Yes: 300 BC is about 2500 years ago, which is roughly when the Jomon period ended.
My point was that the reason agriculture had not spread to japan yet wasn’t because they weren’t aware of it, but because Japan was so resource rich that it wasn’t able to compete as a lifestyle.
It’s well documented that the jomon culture traded with Korean farmers for centuries or even millennia before adopting agriculture themselves. This is an important reason for why they weren’t wiped out by disease when they came into contact with agricultural societies. Historical evidence also suggests that they were better fed than their agricultural neighbours in Korea and northern China in that period.
In short: The reason Japan started developing e.g. metalworking much later than their neighbours wasn’t a lack of resources, but an abundance of them. Which led them to not adopt agriculture before neighbouring societies had developed it sufficiently far to become competitive. Technology and social stratification typically follow once agriculture is adopted.
Yes and no: the resources that made Japan very viable for hunter-gatherer societies are very different from the resources that make an area viable for agricultural societies.
Whereas agricultural societies value open areas and metal ore a lot, the jomon societies lived primarily off foraging and hunting in wooded areas. With the rise of agriculture, those areas largely disappeared, to the point where Japan was almost deforested.
Seafood is also something Japan had a huge abundance of, but like most of the world, they overfished their stocks.
For the “no” part: Resources like metal ore, coal, oil, waterfalls for hydropower, etc. do not make a hunter-gatherer society less viable, but can serve to make an already highly technologically developed society even more viable. The point being that although Japan had an abundance of resources making hunter-gatherer lifestyles much more viable than in most of the world, they can still lack in resources that are valuable to Iron Age and later societies.
The result is that
1: It took longer for agriculture to become a viable competitor against hunting/gathering in Japan.
2: Once agriculture was adopted, the resources in demand were not in high supply (as they weren’t there in there in the first place).
Yes: 300 BC is about 2500 years ago, which is roughly when the Jomon period ended.
My point was that the reason agriculture had not spread to japan yet wasn’t because they weren’t aware of it, but because Japan was so resource rich that it wasn’t able to compete as a lifestyle.
It’s well documented that the jomon culture traded with Korean farmers for centuries or even millennia before adopting agriculture themselves. This is an important reason for why they weren’t wiped out by disease when they came into contact with agricultural societies. Historical evidence also suggests that they were better fed than their agricultural neighbours in Korea and northern China in that period.
In short: The reason Japan started developing e.g. metalworking much later than their neighbours wasn’t a lack of resources, but an abundance of them.

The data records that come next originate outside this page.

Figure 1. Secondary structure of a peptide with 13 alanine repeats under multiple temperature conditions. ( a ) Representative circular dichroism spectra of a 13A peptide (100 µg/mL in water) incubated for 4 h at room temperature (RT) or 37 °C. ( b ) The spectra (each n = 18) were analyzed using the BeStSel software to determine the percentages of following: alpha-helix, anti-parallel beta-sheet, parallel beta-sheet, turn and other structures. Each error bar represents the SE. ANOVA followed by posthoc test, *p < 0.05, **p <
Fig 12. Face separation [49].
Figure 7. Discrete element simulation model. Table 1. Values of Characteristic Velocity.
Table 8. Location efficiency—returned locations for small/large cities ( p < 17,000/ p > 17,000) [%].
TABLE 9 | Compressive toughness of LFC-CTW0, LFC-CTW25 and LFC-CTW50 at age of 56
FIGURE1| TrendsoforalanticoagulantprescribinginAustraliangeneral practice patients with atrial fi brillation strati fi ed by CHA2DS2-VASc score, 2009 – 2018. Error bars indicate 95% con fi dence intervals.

Which led them to not adopt agriculture before neighbouring societies had developed it sufficiently far to become competitive. Technology and social stratification typically follow once agriculture is adopted.
Then why are all their resources either inexistent or scarce? Did they use them all while still being in a voluntary state of prehistory?

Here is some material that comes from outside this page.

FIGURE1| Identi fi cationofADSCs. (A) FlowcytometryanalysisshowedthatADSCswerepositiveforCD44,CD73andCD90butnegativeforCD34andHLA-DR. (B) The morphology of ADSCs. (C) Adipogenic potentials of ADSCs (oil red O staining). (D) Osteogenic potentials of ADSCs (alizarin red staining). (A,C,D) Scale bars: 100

Yes and no: the resources that made Japan very viable for hunter-gatherer societies are very different from the resources that make an area viable for agricultural societies.
Whereas agricultural societies value open areas and metal ore a lot, the jomon societies lived primarily off foraging and hunting in wooded areas. With the rise of agriculture, those areas largely disappeared, to the point where Japan was almost deforested.
Seafood is also something Japan had a huge abundance of, but like most of the world, they overfished their stocks.
For the “no” part: Resources like metal ore, coal, oil, waterfalls for hydropower, etc. do not make a hunter-gatherer society less viable, but can serve to make an already highly technologically developed society even more viable. The point being that although Japan had an abundance of resources making hunter-gatherer lifestyles much more viable than in most of the world, they can still lack in resources that are valuable to Iron Age and later societies.
The result is that
1: It took longer for agriculture to become a viable competitor against hunting/gathering in Japan.
2: Once agriculture was adopted, the resources in demand were not in high supply (as they weren’t there in there in the first place).